[Start of section]

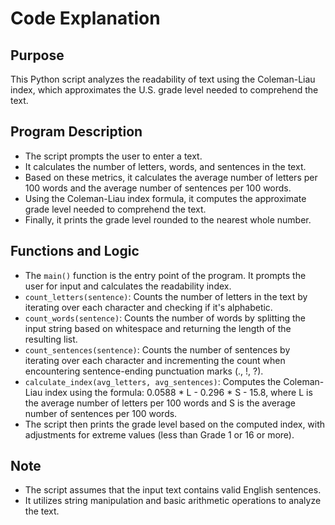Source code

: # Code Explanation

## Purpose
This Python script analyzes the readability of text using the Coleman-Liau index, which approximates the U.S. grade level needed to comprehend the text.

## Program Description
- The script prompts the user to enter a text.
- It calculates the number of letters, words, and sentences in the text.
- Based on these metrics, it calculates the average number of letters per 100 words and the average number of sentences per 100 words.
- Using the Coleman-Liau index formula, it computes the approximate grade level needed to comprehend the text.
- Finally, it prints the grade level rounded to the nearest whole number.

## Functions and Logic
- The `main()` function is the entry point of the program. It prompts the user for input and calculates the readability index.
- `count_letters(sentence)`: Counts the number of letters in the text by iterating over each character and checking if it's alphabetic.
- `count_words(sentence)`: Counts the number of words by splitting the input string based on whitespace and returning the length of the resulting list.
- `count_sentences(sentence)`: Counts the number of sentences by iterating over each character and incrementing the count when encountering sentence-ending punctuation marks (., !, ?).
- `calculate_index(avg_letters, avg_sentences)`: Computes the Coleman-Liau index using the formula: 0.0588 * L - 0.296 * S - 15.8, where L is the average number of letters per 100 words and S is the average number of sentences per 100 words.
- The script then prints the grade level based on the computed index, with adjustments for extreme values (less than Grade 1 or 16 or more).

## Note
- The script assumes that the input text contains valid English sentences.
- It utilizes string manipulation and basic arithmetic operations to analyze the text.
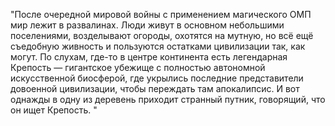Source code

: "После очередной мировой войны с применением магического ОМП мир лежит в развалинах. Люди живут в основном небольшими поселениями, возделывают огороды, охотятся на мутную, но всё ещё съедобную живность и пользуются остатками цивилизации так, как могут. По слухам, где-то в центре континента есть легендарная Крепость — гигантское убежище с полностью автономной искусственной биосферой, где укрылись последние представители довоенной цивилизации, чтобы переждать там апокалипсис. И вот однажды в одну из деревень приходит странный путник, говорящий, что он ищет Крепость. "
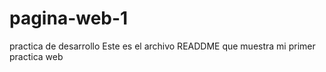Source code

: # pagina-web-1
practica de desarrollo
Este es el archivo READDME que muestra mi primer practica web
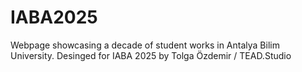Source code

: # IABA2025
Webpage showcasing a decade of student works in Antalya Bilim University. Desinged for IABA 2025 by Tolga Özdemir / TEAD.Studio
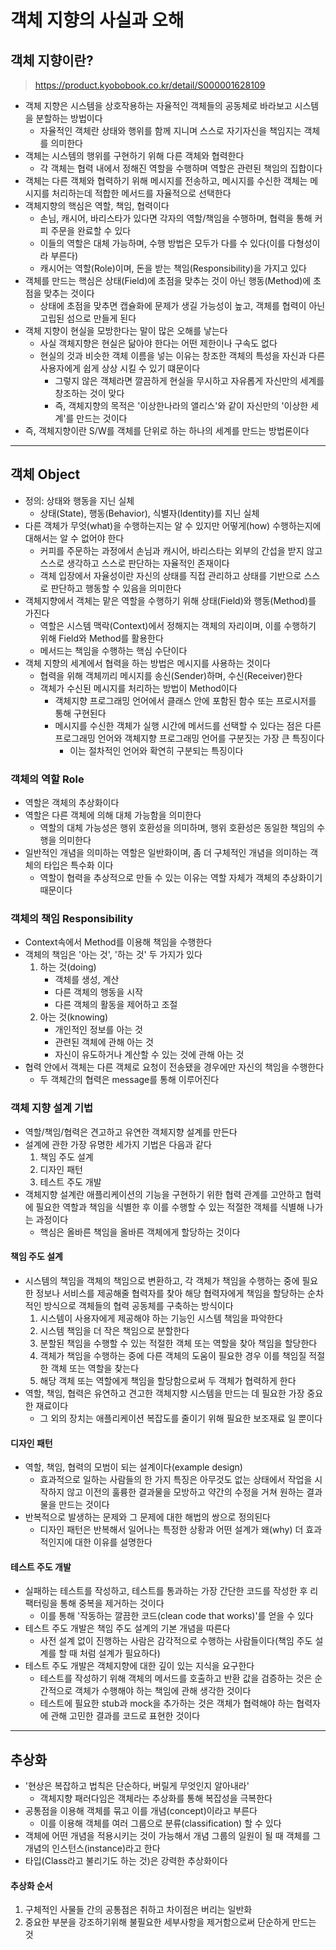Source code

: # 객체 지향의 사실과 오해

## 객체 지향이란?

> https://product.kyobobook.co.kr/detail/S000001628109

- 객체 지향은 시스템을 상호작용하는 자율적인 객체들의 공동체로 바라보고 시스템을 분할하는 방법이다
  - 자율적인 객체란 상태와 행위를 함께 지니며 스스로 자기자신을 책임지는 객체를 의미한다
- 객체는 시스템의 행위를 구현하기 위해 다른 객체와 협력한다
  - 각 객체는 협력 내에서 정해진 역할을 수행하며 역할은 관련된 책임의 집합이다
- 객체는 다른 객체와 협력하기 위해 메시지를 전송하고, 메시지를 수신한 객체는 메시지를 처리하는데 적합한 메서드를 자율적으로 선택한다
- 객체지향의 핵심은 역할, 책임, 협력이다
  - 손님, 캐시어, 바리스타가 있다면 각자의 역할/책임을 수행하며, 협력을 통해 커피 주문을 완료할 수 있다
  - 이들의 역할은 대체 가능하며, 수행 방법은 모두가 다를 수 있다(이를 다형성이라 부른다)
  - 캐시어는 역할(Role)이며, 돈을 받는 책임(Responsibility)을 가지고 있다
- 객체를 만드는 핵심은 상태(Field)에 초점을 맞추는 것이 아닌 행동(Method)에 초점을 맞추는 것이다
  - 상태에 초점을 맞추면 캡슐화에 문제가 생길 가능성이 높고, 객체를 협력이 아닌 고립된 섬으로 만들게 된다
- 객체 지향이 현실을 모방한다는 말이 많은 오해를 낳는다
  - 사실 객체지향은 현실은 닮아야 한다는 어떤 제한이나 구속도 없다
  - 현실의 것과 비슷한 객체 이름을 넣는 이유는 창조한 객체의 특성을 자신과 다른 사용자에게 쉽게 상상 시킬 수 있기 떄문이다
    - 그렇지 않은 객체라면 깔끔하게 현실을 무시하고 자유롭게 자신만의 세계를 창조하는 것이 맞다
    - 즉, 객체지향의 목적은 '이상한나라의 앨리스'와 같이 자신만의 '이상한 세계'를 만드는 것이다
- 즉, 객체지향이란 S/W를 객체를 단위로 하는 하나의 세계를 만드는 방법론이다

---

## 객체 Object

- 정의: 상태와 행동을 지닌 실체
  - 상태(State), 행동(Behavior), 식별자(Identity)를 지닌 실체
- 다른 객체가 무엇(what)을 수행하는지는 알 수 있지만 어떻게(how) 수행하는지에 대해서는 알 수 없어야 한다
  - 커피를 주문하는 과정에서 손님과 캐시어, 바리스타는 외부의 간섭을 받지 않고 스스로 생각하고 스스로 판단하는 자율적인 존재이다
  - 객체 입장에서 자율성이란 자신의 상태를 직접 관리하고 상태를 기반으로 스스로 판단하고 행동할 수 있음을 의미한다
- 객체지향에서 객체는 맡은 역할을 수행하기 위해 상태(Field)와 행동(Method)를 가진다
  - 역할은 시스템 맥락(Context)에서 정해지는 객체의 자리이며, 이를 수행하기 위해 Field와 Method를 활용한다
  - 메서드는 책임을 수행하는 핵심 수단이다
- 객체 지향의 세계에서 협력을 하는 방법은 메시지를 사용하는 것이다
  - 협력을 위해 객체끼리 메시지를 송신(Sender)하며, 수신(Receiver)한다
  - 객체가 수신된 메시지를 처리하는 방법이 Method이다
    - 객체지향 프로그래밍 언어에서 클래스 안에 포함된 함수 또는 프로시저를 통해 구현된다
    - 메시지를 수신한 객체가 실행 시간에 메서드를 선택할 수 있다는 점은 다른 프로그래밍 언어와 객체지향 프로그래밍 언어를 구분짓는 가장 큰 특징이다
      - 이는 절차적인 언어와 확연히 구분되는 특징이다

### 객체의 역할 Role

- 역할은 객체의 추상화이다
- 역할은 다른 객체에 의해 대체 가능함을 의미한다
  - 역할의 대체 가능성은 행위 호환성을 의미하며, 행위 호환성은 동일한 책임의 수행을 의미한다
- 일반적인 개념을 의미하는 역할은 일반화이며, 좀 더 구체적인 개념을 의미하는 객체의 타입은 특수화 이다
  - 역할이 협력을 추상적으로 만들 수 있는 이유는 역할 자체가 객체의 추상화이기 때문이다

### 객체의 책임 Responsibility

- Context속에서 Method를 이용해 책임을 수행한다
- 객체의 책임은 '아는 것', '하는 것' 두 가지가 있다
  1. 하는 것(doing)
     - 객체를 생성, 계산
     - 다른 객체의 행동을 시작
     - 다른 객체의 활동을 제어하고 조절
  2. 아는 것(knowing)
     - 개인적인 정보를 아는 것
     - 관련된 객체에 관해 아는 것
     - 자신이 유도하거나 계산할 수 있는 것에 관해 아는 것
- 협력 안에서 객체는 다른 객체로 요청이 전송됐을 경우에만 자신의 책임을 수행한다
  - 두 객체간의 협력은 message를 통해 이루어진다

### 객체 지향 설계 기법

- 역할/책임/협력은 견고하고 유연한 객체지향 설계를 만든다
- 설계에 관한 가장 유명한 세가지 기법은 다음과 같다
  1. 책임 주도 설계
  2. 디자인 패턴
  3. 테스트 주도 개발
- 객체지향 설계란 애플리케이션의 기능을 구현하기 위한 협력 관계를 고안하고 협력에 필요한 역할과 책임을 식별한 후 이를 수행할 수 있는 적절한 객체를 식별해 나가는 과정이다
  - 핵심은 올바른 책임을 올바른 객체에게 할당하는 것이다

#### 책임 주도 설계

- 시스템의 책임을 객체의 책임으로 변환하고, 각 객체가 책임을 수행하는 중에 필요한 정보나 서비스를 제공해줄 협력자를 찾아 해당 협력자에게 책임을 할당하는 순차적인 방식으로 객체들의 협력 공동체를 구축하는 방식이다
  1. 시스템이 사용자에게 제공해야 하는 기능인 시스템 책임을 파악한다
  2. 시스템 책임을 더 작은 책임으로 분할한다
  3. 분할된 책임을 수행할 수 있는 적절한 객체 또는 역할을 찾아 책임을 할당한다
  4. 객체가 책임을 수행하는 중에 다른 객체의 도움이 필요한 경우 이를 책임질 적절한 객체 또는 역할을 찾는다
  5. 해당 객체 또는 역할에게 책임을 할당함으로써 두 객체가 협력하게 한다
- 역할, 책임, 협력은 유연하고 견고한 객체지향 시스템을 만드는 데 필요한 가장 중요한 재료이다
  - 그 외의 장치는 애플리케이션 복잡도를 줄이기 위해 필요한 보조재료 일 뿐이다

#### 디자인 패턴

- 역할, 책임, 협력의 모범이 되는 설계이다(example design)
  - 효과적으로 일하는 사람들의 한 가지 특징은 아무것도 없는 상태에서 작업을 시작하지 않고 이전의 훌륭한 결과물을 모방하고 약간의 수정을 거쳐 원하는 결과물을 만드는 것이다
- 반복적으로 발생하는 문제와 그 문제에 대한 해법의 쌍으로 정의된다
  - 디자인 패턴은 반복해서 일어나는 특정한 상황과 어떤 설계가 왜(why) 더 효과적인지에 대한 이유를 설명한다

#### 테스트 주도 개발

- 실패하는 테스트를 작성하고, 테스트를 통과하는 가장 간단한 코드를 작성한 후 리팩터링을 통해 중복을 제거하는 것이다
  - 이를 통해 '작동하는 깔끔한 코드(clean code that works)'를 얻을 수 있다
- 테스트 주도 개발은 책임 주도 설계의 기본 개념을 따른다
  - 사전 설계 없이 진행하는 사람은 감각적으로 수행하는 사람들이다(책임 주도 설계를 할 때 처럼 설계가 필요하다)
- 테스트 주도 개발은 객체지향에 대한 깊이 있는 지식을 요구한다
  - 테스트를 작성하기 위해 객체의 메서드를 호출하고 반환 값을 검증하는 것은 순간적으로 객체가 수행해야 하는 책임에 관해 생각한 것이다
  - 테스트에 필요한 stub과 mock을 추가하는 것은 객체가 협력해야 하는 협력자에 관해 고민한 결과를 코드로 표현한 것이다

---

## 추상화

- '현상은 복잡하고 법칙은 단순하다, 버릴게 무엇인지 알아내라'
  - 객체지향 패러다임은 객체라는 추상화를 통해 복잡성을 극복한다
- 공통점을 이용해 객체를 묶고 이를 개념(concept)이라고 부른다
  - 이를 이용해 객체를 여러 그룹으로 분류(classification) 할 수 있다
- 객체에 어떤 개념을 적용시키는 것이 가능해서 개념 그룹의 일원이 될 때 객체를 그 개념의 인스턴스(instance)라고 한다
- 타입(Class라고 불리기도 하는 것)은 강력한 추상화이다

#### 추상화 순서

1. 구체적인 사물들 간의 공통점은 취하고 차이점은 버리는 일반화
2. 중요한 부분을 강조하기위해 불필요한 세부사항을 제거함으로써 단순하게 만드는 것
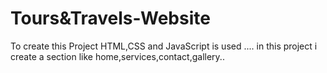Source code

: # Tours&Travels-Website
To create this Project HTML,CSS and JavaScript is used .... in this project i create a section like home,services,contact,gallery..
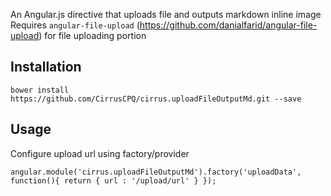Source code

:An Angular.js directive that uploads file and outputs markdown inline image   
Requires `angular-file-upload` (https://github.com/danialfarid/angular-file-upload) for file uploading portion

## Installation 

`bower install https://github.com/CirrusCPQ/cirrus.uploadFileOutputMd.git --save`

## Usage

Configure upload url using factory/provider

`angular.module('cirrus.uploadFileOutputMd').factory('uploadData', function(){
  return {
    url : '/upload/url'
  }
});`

[End of section]

◆ **PROBLEM TO WORK ON**:
Copy the records verbatim from their start down through the line containing "- Finally, it", including that line. Omit the pictures from your copy.

◆ **PROBLEM SOLUTION**:
Source code

: # Code Explanation

## Purpose
This Python script analyzes the readability of text using the Coleman-Liau index, which approximates the U.S. grade level needed to comprehend the text.

## Program Description
- The script prompts the user to enter a text.
- It calculates the number of letters, words, and sentences in the text.
- Based on these metrics, it calculates the average number of letters per 100 words and the average number of sentences per 100 words.
- Using the Coleman-Liau index formula, it computes the approximate grade level needed to comprehend the text.
- Finally, it prints the grade level rounded to the nearest whole number.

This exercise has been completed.